━━━ The records ━━━

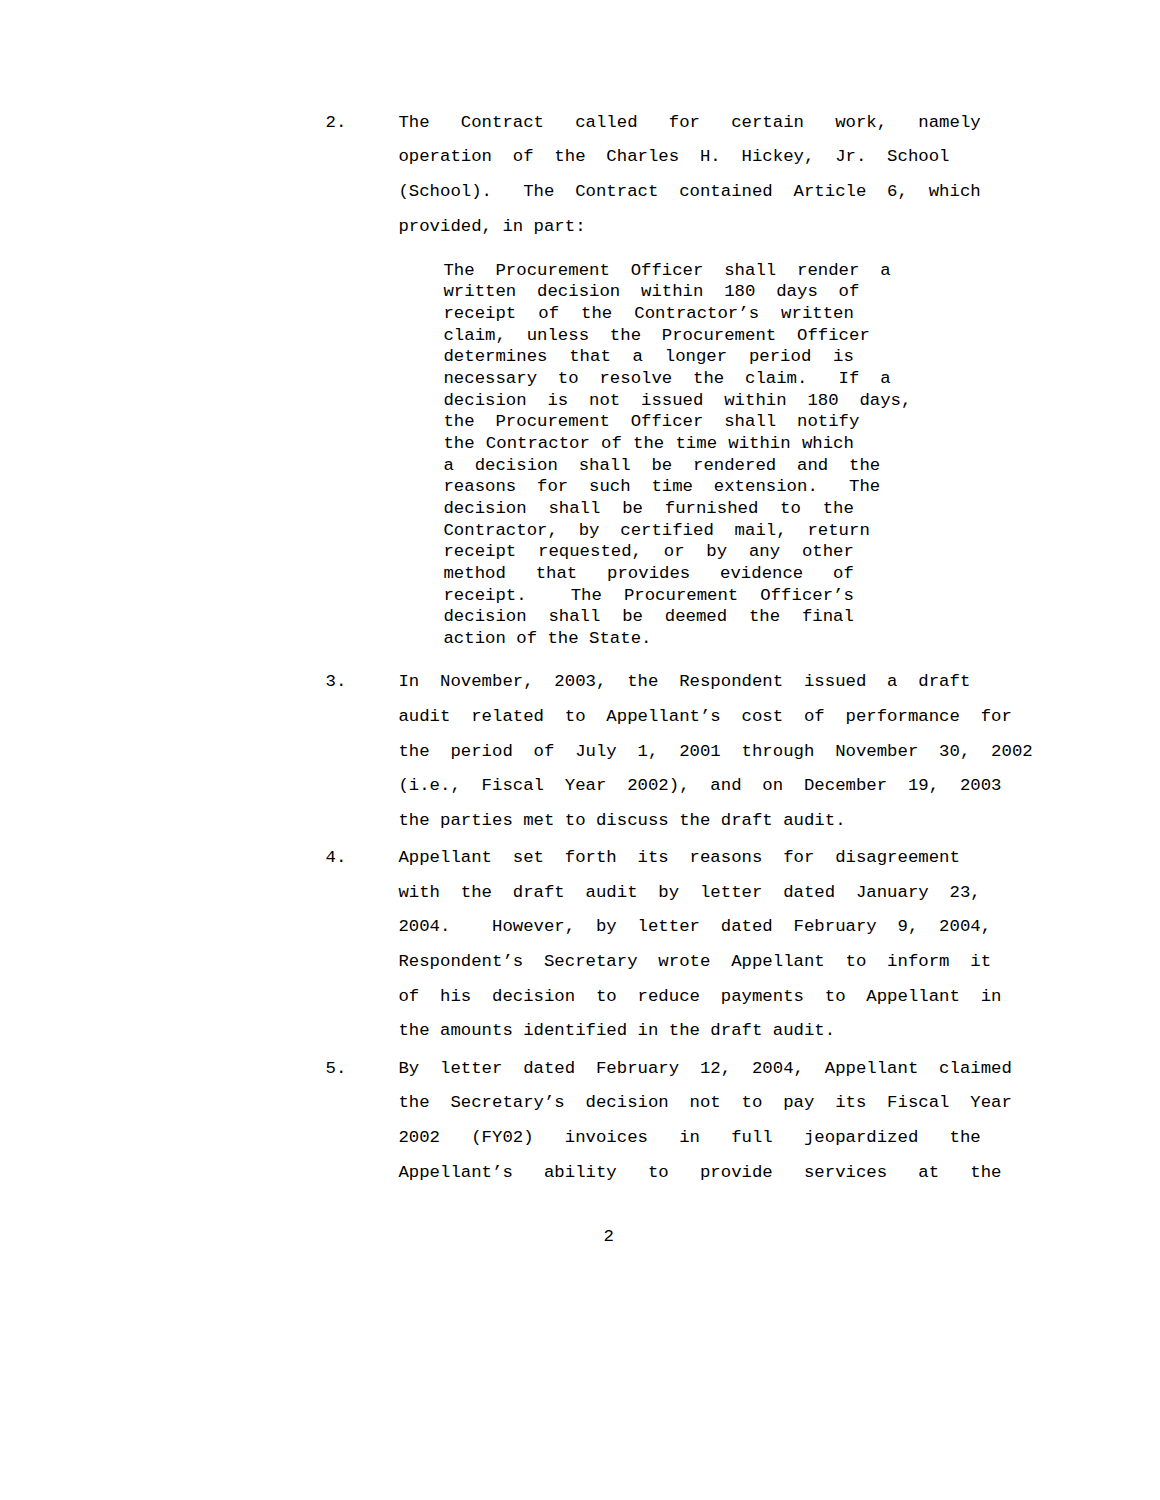2. The Contract called for certain work, namely operation of the Charles H. Hickey, Jr. School (School). The Contract contained Article 6, which provided, in part:
The Procurement Officer shall render a written decision within 180 days of receipt of the Contractor’s written claim, unless the Procurement Officer determines that a longer period is necessary to resolve the claim. If a decision is not issued within 180 days, the Procurement Officer shall notify the Contractor of the time within which a decision shall be rendered and the reasons for such time extension. The decision shall be furnished to the Contractor, by certified mail, return receipt requested, or by any other method that provides evidence of receipt. The Procurement Officer’s decision shall be deemed the final action of the State.
3. In November, 2003, the Respondent issued a draft audit related to Appellant’s cost of performance for the period of July 1, 2001 through November 30, 2002 (i.e., Fiscal Year 2002), and on December 19, 2003 the parties met to discuss the draft audit.
4. Appellant set forth its reasons for disagreement with the draft audit by letter dated January 23, 2004. However, by letter dated February 9, 2004, Respondent’s Secretary wrote Appellant to inform it of his decision to reduce payments to Appellant in the amounts identified in the draft audit.
5. By letter dated February 12, 2004, Appellant claimed the Secretary’s decision not to pay its Fiscal Year 2002 (FY02) invoices in full jeopardized the Appellant’s ability to provide services at the
2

━━━

§ What you have to do
Copy only this part of the entries above: the line with "3. In November, 2003, the", the line with "5. By letter", and the lines between, all exactly as written.

§ Answer below
3. In November, 2003, the Respondent issued a draft audit related to Appellant’s cost of performance for the period of July 1, 2001 through November 30, 2002 (i.e., Fiscal Year 2002), and on December 19, 2003 the parties met to discuss the draft audit.
4. Appellant set forth its reasons for disagreement with the draft audit by letter dated January 23, 2004. However, by letter dated February 9, 2004, Respondent’s Secretary wrote Appellant to inform it of his decision to reduce payments to Appellant in the amounts identified in the draft audit.
5. By letter dated February 12, 2004, Appellant claimed the Secretary’s decision not to pay its Fiscal Year 2002 (FY02) invoices in full jeopardized the Appellant’s ability to provide services at the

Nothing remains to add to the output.